# The Deep Whiff Test



## bluewhisper (Apr 26, 2014)

Does anyone else do this? When unsure whether some meat is still good, take a deep whiff to find out if it smells bad.

If you're not willing to smell it, why eat it?


----------



## Bearcarver (Apr 26, 2014)

BlueWhisper said:


> Does anyone else do this? When unsure whether some meat is still good, take a deep whiff to find out if it smells bad.
> 
> If you're not willing to smell it, why eat it?


I do it with meat, but not with seafood.

If the seafood is bad, you can smell it from the other end of the house!!!
	

	
	
		
		



		
			






Bear


----------



## leah elisheva (Apr 26, 2014)

Indeed, fish.seafood should smell like the ocean, which is beautiful! (Not fishy).
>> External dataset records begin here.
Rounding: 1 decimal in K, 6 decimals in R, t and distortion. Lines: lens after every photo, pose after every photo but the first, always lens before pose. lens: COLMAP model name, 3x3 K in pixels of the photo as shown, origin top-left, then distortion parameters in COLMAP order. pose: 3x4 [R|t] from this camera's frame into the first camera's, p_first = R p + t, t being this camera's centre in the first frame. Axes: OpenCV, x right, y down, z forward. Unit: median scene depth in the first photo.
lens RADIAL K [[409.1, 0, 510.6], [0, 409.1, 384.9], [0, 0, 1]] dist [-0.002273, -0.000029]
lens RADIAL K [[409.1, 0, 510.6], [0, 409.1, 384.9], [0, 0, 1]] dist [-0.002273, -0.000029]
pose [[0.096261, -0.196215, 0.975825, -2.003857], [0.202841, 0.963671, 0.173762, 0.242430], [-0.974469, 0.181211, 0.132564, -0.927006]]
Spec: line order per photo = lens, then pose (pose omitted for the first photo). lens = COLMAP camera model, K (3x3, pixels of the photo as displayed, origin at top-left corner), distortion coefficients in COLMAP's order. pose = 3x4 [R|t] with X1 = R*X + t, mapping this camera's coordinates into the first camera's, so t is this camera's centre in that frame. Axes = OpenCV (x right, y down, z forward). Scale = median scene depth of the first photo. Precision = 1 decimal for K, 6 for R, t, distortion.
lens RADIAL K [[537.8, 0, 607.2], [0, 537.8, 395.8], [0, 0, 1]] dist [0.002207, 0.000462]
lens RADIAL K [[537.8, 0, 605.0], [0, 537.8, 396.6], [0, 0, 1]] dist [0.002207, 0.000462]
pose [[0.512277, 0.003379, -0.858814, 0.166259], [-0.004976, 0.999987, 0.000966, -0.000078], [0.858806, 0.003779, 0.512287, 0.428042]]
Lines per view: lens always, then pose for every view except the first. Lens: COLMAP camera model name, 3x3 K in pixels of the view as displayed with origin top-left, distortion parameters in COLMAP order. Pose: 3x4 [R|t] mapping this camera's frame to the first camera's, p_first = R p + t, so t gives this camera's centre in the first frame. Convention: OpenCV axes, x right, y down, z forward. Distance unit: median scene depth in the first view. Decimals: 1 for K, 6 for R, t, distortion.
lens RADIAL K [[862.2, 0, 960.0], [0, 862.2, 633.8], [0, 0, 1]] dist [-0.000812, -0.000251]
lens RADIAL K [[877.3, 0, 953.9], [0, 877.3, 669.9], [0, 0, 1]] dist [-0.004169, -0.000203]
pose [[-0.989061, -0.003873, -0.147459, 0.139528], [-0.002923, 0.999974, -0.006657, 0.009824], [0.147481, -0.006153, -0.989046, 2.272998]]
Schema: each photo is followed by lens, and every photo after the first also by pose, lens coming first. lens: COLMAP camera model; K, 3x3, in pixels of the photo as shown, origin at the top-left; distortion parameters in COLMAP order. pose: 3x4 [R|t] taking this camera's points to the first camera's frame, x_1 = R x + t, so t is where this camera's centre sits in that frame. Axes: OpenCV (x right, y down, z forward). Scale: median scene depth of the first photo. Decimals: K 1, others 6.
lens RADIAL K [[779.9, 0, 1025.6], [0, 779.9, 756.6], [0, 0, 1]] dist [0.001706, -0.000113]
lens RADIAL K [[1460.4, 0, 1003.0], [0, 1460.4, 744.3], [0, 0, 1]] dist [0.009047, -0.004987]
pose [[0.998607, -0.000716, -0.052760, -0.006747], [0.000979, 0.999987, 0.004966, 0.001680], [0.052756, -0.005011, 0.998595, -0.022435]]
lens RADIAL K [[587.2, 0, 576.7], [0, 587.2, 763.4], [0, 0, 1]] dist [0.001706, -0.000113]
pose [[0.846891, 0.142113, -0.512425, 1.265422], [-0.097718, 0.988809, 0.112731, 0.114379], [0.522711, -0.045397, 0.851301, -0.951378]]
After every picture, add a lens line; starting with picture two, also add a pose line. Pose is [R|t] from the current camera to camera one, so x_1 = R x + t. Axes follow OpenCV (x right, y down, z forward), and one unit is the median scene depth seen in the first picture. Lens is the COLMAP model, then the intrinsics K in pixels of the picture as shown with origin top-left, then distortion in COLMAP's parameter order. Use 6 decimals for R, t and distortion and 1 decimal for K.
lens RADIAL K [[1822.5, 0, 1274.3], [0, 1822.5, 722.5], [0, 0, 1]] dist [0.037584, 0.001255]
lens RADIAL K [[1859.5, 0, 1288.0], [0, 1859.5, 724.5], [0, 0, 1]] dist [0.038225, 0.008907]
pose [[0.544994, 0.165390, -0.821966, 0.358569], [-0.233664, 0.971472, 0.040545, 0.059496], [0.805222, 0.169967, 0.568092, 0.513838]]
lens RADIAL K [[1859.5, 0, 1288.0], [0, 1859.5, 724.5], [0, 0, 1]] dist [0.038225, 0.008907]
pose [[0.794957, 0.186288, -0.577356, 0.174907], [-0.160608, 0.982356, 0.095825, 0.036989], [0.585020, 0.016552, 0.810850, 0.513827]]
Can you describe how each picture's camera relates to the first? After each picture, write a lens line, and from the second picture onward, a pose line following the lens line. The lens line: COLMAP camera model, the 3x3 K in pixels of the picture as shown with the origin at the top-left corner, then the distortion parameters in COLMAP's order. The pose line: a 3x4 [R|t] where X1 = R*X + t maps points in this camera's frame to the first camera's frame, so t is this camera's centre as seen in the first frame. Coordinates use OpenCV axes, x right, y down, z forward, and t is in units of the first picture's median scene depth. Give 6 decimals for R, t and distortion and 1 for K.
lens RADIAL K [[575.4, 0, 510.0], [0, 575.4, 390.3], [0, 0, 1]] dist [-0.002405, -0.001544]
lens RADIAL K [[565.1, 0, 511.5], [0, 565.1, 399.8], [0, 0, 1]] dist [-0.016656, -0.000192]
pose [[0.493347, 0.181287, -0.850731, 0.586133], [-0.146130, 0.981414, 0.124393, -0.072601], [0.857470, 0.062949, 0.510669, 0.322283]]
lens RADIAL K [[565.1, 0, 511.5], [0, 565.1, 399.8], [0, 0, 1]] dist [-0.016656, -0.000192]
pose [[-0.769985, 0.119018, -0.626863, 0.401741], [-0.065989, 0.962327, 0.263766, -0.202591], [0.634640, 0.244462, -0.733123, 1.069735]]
Remind me some other time, to share the story of when I lavishly rubbed cod liver oil all over my face (hoping it would do some miraculous spa thing) and went into Target; shopped around, returned home, and only to have my husband ask, "Why do I smell spoiled fish?"

Oy!

OK then, (now I use other skincare products), here's to fresh food!!!!!!!!

Happy weekend!!

Cheers! - Leah


----------



## foamheart (Apr 26, 2014)

BlueWhisper said:


> Does anyone else do this? When unsure whether some meat is still good, take a deep whiff to find out if it smells bad.
> 
> If you're not willing to smell it, why eat it?


That's ok, but when you take it around to your buddies or the wife and kids and say, "Smell this" while smiling, then you know it shouldn't be cooked....... Then wrap it back up to take to the camp on the weekend and share that smell with the rest of the guys...>LOL


----------



## Bearcarver (Apr 26, 2014)

[email protected] Leah!!

Thanks Leah, I needed that today!!!

Bear


----------